I'd hope it would be preferable both ways.
Personally, I'm a cockpit person, in the 4 years I played MW3, I spent the majority of my time in the cockpit. I was dissapointed with Mech4's cockpits. It looked like more emphasis was placed on 3rd person combat than 1st person perspective.
I'm not designing the interface tho, but I'd hope it would be a more 2D Mech4ish HUD in third person, but actual screens and displays and no real "HUD" in the cockpit unless you had a special eyepiece attached to your neurohelmet or something. In a perfect world, the screens and monitors, sensors and graphs in your cockpit would guide you, and immerse you a bit more as you feel more as if you're really interfacing with the machine, rather than being the machine.
Gee, you guys rock.
Vehicles: I completely agree with you, the hud should be present in the game world, instead of just something seemingly plastered on to your real life screen. For designing the mech interiors, you might want to talk with Tripwire, the guys who made the "Red Orchestra" mod (later upgraded to a full fledged, retail, standalone game) for Unreal 2004. I have not played it, but I read that the realism with which they handled vehicles was quite unique. The gunner couldn't aim with the mouse, and when he looked around he just saw the vehicle interior, so he relied on the driver to aim. Or something like that.
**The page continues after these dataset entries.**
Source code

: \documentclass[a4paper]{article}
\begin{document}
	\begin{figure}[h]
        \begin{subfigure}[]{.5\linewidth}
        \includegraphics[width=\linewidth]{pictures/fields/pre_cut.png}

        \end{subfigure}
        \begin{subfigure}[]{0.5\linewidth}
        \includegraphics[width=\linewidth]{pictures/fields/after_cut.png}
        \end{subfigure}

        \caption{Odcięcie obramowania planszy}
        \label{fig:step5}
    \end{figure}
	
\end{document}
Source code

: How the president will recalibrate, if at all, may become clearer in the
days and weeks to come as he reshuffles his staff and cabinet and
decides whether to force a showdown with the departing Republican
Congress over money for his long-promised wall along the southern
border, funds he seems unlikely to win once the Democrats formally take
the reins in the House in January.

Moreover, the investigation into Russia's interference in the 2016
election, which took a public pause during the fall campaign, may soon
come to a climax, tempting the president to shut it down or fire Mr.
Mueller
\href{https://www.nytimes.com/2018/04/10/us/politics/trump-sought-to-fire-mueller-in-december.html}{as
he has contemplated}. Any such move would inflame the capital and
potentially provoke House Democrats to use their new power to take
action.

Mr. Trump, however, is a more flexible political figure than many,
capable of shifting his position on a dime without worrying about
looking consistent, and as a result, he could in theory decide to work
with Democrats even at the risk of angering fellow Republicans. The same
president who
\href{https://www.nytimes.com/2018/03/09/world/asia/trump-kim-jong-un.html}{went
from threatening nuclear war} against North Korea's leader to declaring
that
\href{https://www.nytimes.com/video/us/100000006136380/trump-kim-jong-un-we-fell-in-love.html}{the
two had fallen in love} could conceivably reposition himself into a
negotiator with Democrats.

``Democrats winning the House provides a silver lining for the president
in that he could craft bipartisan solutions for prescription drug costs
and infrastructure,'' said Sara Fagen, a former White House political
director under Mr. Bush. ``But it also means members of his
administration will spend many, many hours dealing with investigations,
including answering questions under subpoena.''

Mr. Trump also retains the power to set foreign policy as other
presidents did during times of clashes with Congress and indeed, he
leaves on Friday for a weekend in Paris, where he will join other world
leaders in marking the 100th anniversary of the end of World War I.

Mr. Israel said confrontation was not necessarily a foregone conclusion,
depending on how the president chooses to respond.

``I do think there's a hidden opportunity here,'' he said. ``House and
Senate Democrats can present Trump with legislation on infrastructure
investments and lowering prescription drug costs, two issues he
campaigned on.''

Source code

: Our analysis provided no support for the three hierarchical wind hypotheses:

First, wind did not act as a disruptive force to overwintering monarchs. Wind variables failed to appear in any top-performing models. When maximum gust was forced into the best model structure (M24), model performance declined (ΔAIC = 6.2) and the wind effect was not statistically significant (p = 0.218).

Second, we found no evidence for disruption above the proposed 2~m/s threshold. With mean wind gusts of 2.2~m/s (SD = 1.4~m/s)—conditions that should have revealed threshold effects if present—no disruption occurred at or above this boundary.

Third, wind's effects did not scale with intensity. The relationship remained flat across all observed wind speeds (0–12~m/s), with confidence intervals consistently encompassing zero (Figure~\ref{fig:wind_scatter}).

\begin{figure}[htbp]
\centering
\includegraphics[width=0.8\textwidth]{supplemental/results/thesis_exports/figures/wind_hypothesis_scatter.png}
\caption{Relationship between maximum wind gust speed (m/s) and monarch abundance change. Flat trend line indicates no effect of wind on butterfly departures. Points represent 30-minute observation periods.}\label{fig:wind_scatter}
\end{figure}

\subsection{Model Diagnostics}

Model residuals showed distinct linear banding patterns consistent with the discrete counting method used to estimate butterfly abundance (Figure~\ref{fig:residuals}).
I think, in a 'Mech, the HUD could be sprayed onto the 'Mech's cockpit windshield from a projector at the base of that windshield. In a Tank or a 'Mech in which there is no windshield, the warrior would have to have a helmet that allows a toggleable full 360 degree view or something.
Infantry: Could the infantry HUD be an upgrade that must be purchased (cheaply)? I imagine, before you purchase the HUD, having a system like that of King Kong:
"By default, there’s no HUD (heads-up display), meaning players can’t tell how much health or ammunition they have by looking at numbers on screen. Alternatively, and more realistically, they must rely on more organic practices for this information. For instance, when Jack’s health is low, his vision will be distorted, and his heart will begin to beat. Furthermore, when players reload their gun, Jack will say how many clips he has left."
After you purchase the HUD, it could visually be a projector that sprays the readouts (health, ammo, targeting data?) onto the visor of your helmet, or a thing attached to the corner of your helmet that actually bobs in front of you. Whatever it is, it should render like your gun does, in-world, instead of seemingly pasted to your real-life monitor. Theoretically, the infantry HUD would be connected to a variety of biological health monitors attached to your chest and legs and stuff (like the Crysis Nanosuit or HL2 HEV), as well as to the ammo pack (on the infantryman's back?).